Pour une quatrième année consécutive, CAA-Québec donne la parole aux usagers de la route en les invitant à voter pour les pires routes de la province.

Le public est invité à se rendre au piresroutes.com afin d’identifier des routes en piteux état au cours du prochain mois. Un palmarès des artères ayant reçu le plus de votes sera ensuite publié. 

CAA-Québec communiquera avec les responsables de chacune des routes sélectionnées afin de connaître leurs intentions. Selon l’organisme à but non lucratif, par le passé, plusieurs ont ensuite été réparées. 

« On est très fier de donner le coup d’envoi à l’initiative, d’abord parce que c’est un succès de foule et parce que les usagers du réseau ont droit de s’attendre à mieux. Pas moins de 25 000 votes ont été enregistrés lors des trois dernières années ! C’est une occasion unique qu’on offre aux gens de s’exprimer et de livrer un message très clair aux autorités : on veut un réseau routier efficace, sécuritaire… et voici où il reste du travail à faire », résume Sophie Gagnon, vice-présidente communications et affaires publiques chez CAA-Québec. 

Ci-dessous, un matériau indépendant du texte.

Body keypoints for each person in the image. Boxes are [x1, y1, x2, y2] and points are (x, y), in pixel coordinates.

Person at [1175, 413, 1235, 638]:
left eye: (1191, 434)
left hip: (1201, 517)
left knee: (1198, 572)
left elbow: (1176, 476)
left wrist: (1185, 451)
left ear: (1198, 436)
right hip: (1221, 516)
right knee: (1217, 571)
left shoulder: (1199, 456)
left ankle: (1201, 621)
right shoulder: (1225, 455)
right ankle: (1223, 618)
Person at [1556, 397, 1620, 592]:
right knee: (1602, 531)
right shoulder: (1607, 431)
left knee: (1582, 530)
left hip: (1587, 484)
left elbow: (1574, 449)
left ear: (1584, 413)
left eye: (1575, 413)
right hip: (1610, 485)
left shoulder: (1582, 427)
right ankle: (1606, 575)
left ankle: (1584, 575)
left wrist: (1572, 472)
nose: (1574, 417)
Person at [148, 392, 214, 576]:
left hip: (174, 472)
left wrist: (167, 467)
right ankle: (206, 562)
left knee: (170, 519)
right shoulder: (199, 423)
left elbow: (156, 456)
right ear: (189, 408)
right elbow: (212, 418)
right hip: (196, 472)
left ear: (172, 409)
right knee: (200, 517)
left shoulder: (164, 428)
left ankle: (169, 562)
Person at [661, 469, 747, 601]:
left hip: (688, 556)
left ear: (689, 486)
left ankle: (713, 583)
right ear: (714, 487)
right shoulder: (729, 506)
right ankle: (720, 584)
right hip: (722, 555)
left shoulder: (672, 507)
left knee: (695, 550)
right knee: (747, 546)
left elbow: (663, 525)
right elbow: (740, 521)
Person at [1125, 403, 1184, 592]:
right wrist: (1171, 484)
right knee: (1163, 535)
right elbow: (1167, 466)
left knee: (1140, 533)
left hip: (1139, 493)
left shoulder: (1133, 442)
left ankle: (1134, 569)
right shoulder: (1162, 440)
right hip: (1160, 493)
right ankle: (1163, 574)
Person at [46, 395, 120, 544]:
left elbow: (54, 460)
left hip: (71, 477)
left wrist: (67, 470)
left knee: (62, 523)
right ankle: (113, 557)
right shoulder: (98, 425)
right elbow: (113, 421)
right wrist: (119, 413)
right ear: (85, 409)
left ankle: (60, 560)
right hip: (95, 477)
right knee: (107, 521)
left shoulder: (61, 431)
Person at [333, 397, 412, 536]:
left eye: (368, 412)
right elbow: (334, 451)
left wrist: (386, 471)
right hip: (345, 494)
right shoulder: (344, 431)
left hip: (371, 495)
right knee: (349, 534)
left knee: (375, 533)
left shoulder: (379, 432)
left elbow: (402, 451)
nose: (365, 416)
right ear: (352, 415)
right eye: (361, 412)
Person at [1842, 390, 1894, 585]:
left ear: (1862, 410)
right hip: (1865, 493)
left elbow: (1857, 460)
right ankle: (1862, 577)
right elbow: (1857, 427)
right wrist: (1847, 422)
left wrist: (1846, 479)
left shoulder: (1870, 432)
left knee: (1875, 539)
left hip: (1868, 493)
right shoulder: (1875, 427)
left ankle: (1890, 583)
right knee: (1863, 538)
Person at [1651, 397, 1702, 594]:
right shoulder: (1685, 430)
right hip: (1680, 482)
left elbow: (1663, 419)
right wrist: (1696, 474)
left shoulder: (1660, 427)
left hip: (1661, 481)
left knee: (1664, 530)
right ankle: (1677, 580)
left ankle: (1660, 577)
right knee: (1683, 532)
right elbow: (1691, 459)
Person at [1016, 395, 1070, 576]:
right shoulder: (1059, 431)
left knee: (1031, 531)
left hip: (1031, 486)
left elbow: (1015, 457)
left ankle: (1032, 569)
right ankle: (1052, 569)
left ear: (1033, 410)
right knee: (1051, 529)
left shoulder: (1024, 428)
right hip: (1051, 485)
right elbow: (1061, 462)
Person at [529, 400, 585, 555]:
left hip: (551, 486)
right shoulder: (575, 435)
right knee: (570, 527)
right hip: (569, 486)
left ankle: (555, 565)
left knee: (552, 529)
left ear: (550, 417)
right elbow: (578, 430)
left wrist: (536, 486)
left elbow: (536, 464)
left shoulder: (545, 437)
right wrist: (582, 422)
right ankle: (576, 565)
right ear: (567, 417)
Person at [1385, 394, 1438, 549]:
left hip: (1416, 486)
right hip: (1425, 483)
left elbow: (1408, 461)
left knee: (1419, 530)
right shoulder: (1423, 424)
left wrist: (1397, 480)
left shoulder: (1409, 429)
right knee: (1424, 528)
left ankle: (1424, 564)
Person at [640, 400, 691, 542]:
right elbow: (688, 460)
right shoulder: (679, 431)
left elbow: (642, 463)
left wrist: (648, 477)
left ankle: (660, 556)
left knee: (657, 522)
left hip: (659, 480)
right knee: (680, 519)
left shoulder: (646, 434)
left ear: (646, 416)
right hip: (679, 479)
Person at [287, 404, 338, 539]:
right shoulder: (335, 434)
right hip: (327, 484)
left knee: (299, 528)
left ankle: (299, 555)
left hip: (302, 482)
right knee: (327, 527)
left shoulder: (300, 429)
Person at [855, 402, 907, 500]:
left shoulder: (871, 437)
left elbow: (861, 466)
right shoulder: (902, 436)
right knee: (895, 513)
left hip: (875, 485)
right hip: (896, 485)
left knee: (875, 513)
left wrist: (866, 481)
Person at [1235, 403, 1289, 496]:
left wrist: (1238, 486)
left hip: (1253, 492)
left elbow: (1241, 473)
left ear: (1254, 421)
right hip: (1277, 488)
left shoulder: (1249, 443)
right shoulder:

Cette année, CAA-Québec remettra 25 cents par vote, jusqu’à concurrence de 3500 $, à sa Fondation en sécurité routière. 

La somme servira au développement des brigades scolaires, un programme qui touche des milliers de jeunes du primaire annuellement.

Des bris dans les nids-de-poule

Selon les données de CAA, 30 % des automobilistes québécois ont dû faire réparer leur véhicule après avoir roulé dans un nid-de-poule au cours des cinq dernières années. Le coût d’une réparation se situe en moyenne entre 100 et 500 $.

Au Canada, CAA affirme que la somme des dommages annuels enregistrés s’élève à 1,4 milliard $. 

CAA-Québec souligne que selon les chiffres du Conseil du Trésor, la moitié des routes sont en « mauvais » ou en « très mauvais » état. 

Selon l’actualisation effectuée en 2016 par CAA-Québec des données du ministère des Transports de l’Ontario datant de 1996, il coûte 250 fois plus cher de refaire une route, après 15 ans, que de réaliser un entretien préventif assidu.

« C’est pire ou c’est mieux qu’avant ? Peu importe, les besoins sont encore énormes et le demeureront. C’est simple, l’entretien du réseau routier doit demeurer une priorité », affirme Sophie Gagnon, de CAA-Québec.